Tuesday, November 06, 2012

If you don't vote, you can't complain

So of course I was out early this morning to cast my vote. I can't imagine not complaining.

One thing I won't complain about is the end of the political attack ads.

Here in True Blue Chicago we haven't been subjected to very many presidential ads at all -- but, don't worry, we've had more than our share of campaign sliminess.

This is how dumb our home-grown Republicans are: Two years ago, they won a majority of Illinois' seats in Congress and they thought they'd done something. But they didn't win the Illinois House, the Illinois Senate or defeat the fourth Democratic vote on the Illinois Supreme Court (the one seat that was on the retention ballot). That meant that Republicans had exactly no say in the redistricting process -- and all of Illinois' Congressional districts were redrawn to erase the Republicans' gains in Congress.

(And, for my money, it was stupid to go after Justice Kilbride in the first place. He was guilty of no sin of omission or commission except for the original sin of being elected as a Democrat from an area that typically elected Republicans. And without Republican control of at least one house of the Legislature, erasing a 4-3 Democratic majority on the Illinois Supreme Court would have been meaningless. Probably. It might have curbed some of the more wretched excesses of the Democratic map-makers. Maybe.)

The lines were going to be redrawn anyway: Illinois lost a seat in Congress because of the 2010 Census results. But because the Democrats kept control of the Legislature, they kept control of the map-making -- and, accordingly, Chicago's loss of something like 200,000 people didn't hurt the Democrats one little bit. One Republican incumbent was eliminated in the Primary.

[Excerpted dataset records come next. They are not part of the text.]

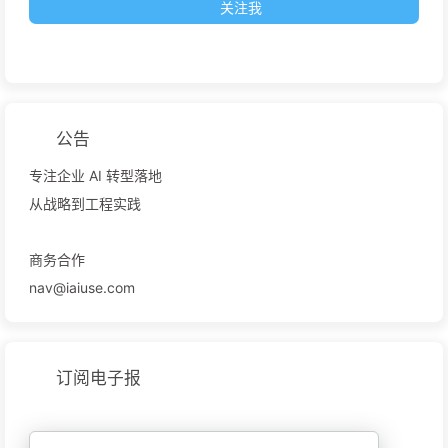
关注我
公告
专注企业 AI 转型落地
从战略到工程实践
商务合作
nav@iaiuse.com
订阅电子报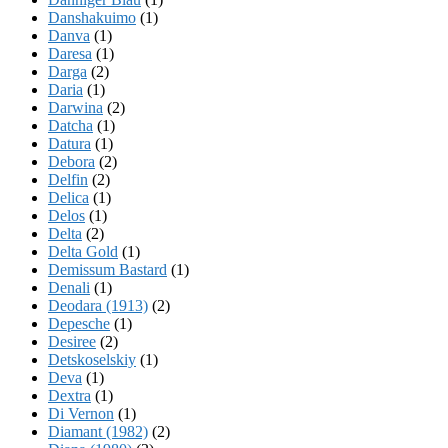
Danshakuimo
(1)
Danva
(1)
Daresa
(1)
Darga
(2)
Daria
(1)
Darwina
(2)
Datcha
(1)
Datura
(1)
Debora
(2)
Delfin
(2)
Delica
(1)
Delos
(1)
Delta
(2)
Delta Gold
(1)
Demissum Bastard
(1)
Denali
(1)
Deodara (1913)
(2)
Depesche
(1)
Desiree
(2)
Detskoselskiy
(1)
Deva
(1)
Dextra
(1)
Di Vernon
(1)
Diamant (1982)
(2)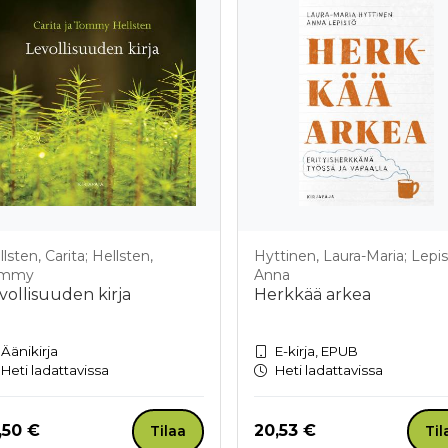
lsten, Carita; Hellsten,
Hyttinen, Laura-Maria; Lepis
ommy
Anna
vollisuuden kirja
Herkkää arkea
Äänikirja
E-kirja, EPUB
Heti ladattavissa
Heti ladattavissa
nta nyt
Hinta nyt
,50 €
20,53 €
Tilaa
Til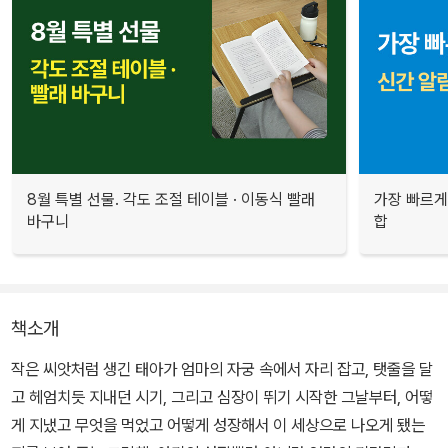
8월 특별 선물. 각도 조절 테이블 · 이동식 빨래
가장 빠르게
바구니
합
책소개
작은 씨앗처럼 생긴 태아가 엄마의 자궁 속에서 자리 잡고, 탯줄을 달
고 헤엄치듯 지내던 시기, 그리고 심장이 뛰기 시작한 그날부터, 어떻
게 지냈고 무엇을 먹었고 어떻게 성장해서 이 세상으로 나오게 됐는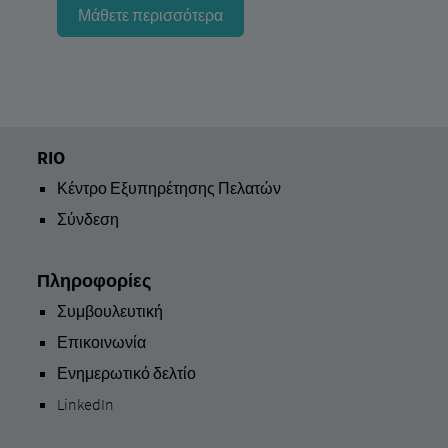
Μάθετε περισσότερα
RIO
Κέντρο Εξυπηρέτησης Πελατών
Σύνδεση
Πληροφορίες
Συμβουλευτική
Επικοινωνία
Ενημερωτικό δελτίο
LinkedIn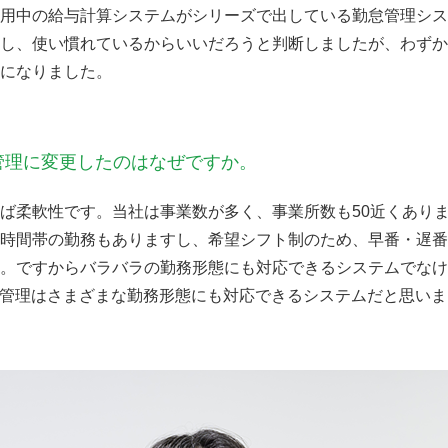
用中の給与計算システムがシリーズで出している勤怠管理シス
、使い慣れているからいいだろうと判断しましたが、わずか2か月で
になりました。
 勤怠管理に変更したのはなぜですか。
ば柔軟性です。当社は事業数が多く、事業所数も50近くあり
時間帯の勤務もありますし、希望シフト制のため、早番・遅番
。ですからバラバラの勤務形態にも対応できるシステムでなけ
ME 勤怠管理はさまざまな勤務形態にも対応できるシステムだと思い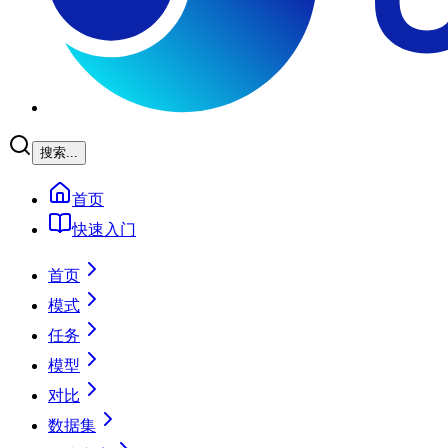
搜索...
首页
快速入门
首页
模式
任务
模型
对比
数据集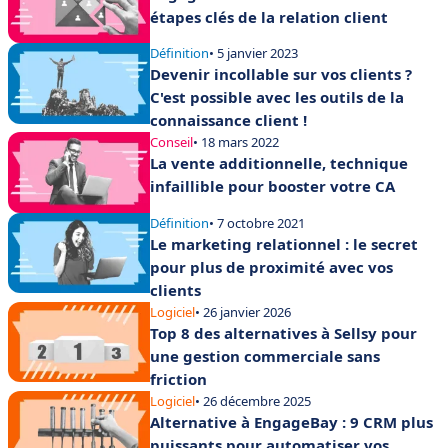
étapes clés de la relation client
Définition
• 5 janvier 2023
Devenir incollable sur vos clients ?
C'est possible avec les outils de la
connaissance client !
Conseil
• 18 mars 2022
La vente additionnelle, technique
infaillible pour booster votre CA
Définition
• 7 octobre 2021
Le marketing relationnel : le secret
pour plus de proximité avec vos
clients
Logiciel
• 26 janvier 2026
Top 8 des alternatives à Sellsy pour
une gestion commerciale sans
friction
Logiciel
• 26 décembre 2025
Alternative à EngageBay : 9 CRM plus
puissants pour automatiser vos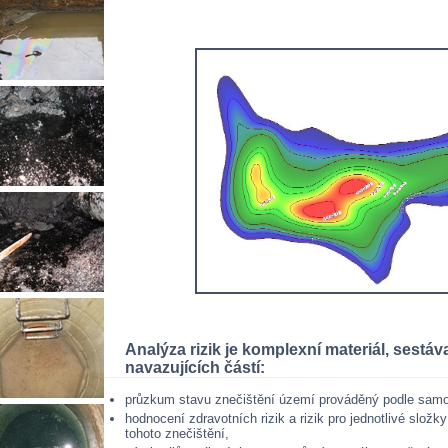
Analýza rizik je komplexní materiál, sestáv
navazujících částí:
průzkum stavu znečištění území prováděný podle sam
hodnocení zdravotních rizik a rizik pro jednotlivé složky
tohoto znečištění,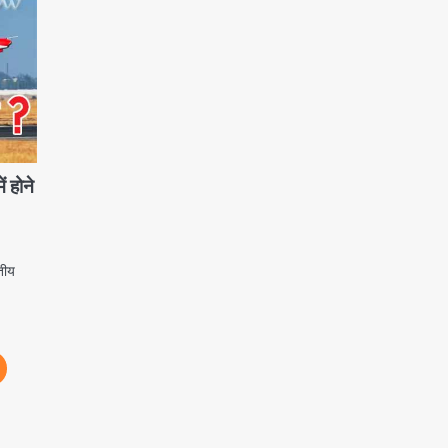
 होने
तीय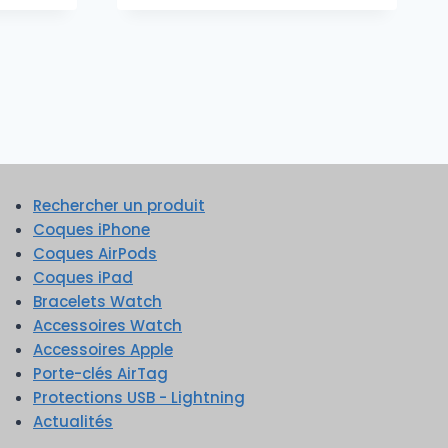
Rechercher un produit
Coques iPhone
Coques AirPods
Coques iPad
Bracelets Watch
Accessoires Watch
Accessoires Apple
Porte-clés AirTag
Protections USB - Lightning
Actualités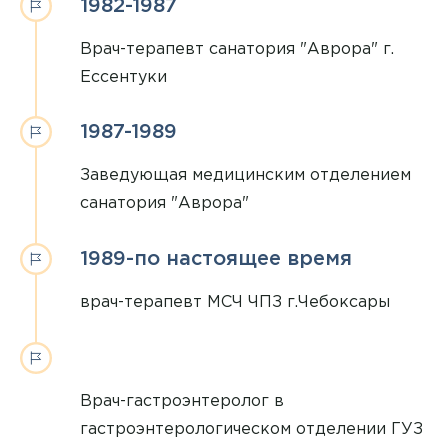
1982-1987
Врач-терапевт санатория "Аврора" г.
Ессентуки
1987-1989
Заведующая медицинским отделением
санатория "Аврора"
1989-по настоящее время
врач-терапевт МСЧ ЧПЗ г.Чебоксары
Врач-гастроэнтеролог в
гастроэнтерологическом отделении ГУЗ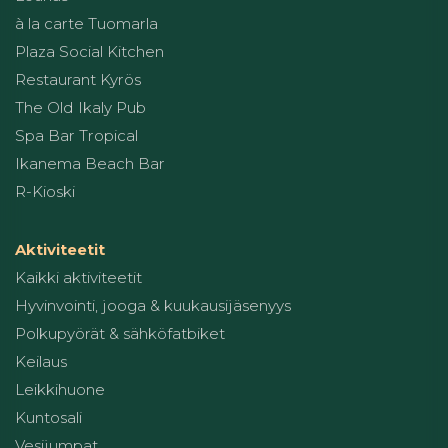
à la carte Tuomarla
Plaza Social Kitchen
Restaurant Kyrös
The Old Ikaly Pub
Spa Bar Tropical
Ikanema Beach Bar
R-Kioski
Aktiviteetit
Kaikki aktiviteetit
Hyvinvointi, jooga & kuukausijäsenyys
Polkupyörät & sähköfatbiket
Keilaus
Leikkihuone
Kuntosali
Vesijumpat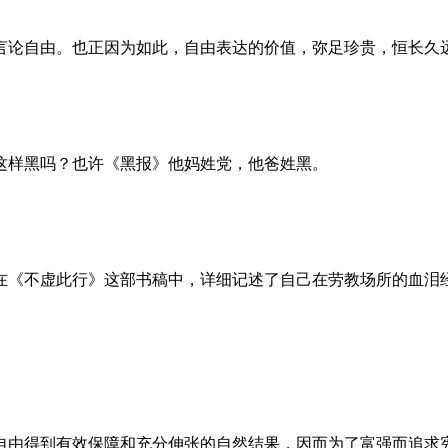
言论自由。也正因为如此，自由表达的价值，弥足珍贵，恒长久
这样黑吗？也许《黑报》他妈姓党，他爸姓黑。
。她在《不虚此行》这部书稿中，详细记述了自己在劳教场所的血
自由得到有效保障和充分伸张的自然结果，因而为了富强而追求宪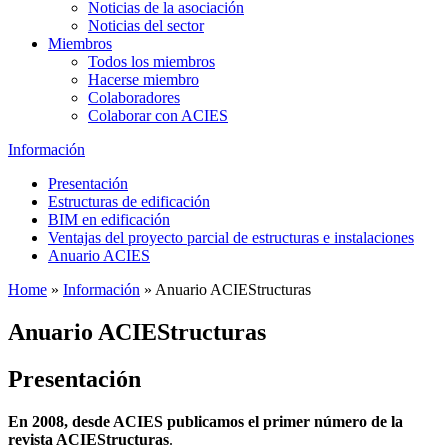
Noticias de la asociación
Noticias del sector
Miembros
Todos los miembros
Hacerse miembro
Colaboradores
Colaborar con ACIES
Información
Presentación
Estructuras de edificación
BIM en edificación
Ventajas del proyecto parcial de estructuras e instalaciones
Anuario ACIES
Home
»
Información
»
Anuario ACIEStructuras
Anuario ACIEStructuras
Presentación
En 2008, desde ACIES publicamos el primer número de la
revista ACIEStructuras
.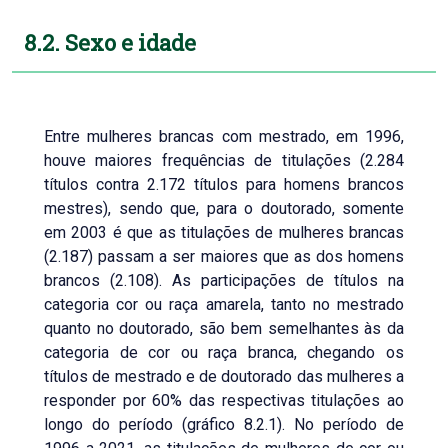
8.2. Sexo e idade
Entre mulheres brancas com mestrado, em 1996,
houve maiores frequências de titulações (2.284
títulos contra 2.172 títulos para homens brancos
mestres), sendo que, para o doutorado, somente
em 2003 é que as titulações de mulheres brancas
(2.187) passam a ser maiores que as dos homens
brancos (2.108). As participações de títulos na
categoria cor ou raça amarela, tanto no mestrado
quanto no doutorado, são bem semelhantes às da
categoria de cor ou raça branca, chegando os
títulos de mestrado e de doutorado das mulheres a
responder por 60% das respectivas titulações ao
longo do período (gráfico 8.2.1). No período de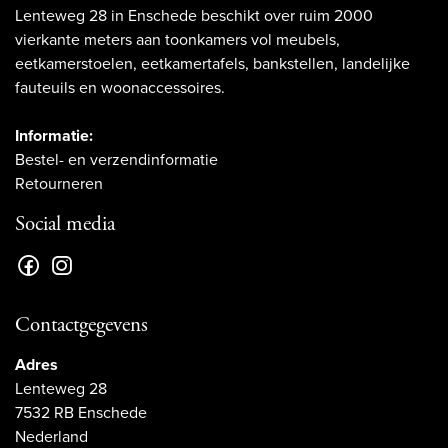
Lenteweg 28 in Enschede beschikt over ruim 2000
vierkante meters aan toonkamers vol meubels,
eetkamerstoelen, eetkamertafels, bankstellen, landelijke
fauteuils en woonaccessoires.
Informatie:
Bestel- en verzendinformatie
Retourneren
Social media
Contactgegevens
Adres
Lenteweg 28
7532 RB Enschede
Nederland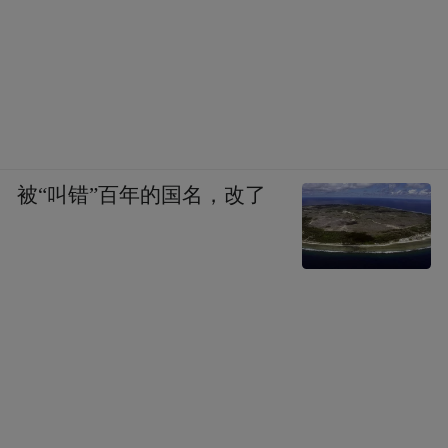
被“叫错”百年的国名，改了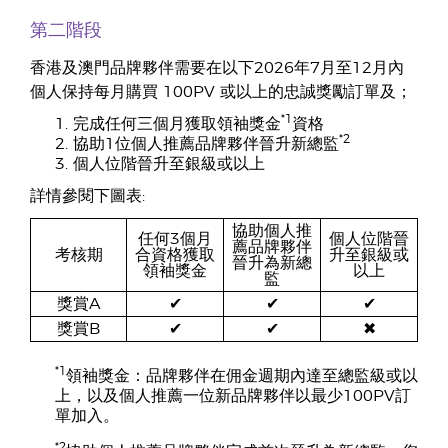
第二階段
香港及澳門品牌夥伴需要在以下2026年7月至12月內
個人保持每月購買 100PV 或以上的忠誠獎勵訂單及；
*1
完成任何三個月獲取領袖獎金
資格
*2
協助1位個人推薦品牌夥伴晉升新總監
個人位階晉升至銀級或以上
詳情參閱下圖表:
協助個人推
任何3個月
個人位階晉
薦品牌夥伴
考核期
合資格獲取
升至銀級或
晉升為新總
領袖獎金
以上
監
獎賞A
✔
✔
✔
獎賞B
✔
✔
✖
*1
領袖獎金：品牌夥伴在佣金週期內達至總監級或以
上，以及個人推薦一位新品牌夥伴以最少100PV訂
單加入。
*2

Our local attack ads focused on the mostly suburban three districts that the Democrats hoped to take from the Republicans. Strident Tea Partier Joe Walsh will almost certainly lose to Iraqi War Veteran Tammy Duckworth (she lost both her legs when her helicopter was shot down). Freshman Congressman Bob Dold is in an expensive, and dirty, battle with Brad Schneider. Republican incumbent Judy Biggert is in an equally costly, and sleazy, battle with former one-term Congressman Bill Foster. The SuperPAC money that has been vomited into this market has made all of these individuals much smaller than life.

The Democrats have tried to smear Dold and Biggert with Walsh's views, some of which are pretty far out there. But Dold and Biggert are more in keeping with the Illinois tradition of country club Republicans. Dold even has commercials airing in which he proudly proclaims his pro-abortion views -- to distinguish himself from his colleague Cong. Walsh.

Walsh's views are not his biggest problem. His biggest problem is that he has a loud mouth and he doesn't know how to shut it. Every word out of his mouth sounds angry, strident, grating and disagreeable. Even when I want to agree with him on something, I still want to smack him.

Anyway, Walsh will probably lose, and turnout will decide the fate of Dold and Biggert (Biggert being, I believe, in more danger than Dold). But -- in Illinois -- it doesn't really matter who goes to Congress. The Democrats still control the Illinois General Assembly and will tomorrow as well.

And we'll still have a huge unfunded pension liability, crumby schools, and an increasing crime rate in Chicago, all to go along with our shriveled tax base.

Great, right?

1 comment:

sari said...

Every time the phone rings, I still cringe. We were getting about ten calls a day, most pre-recorded. I won't miss them.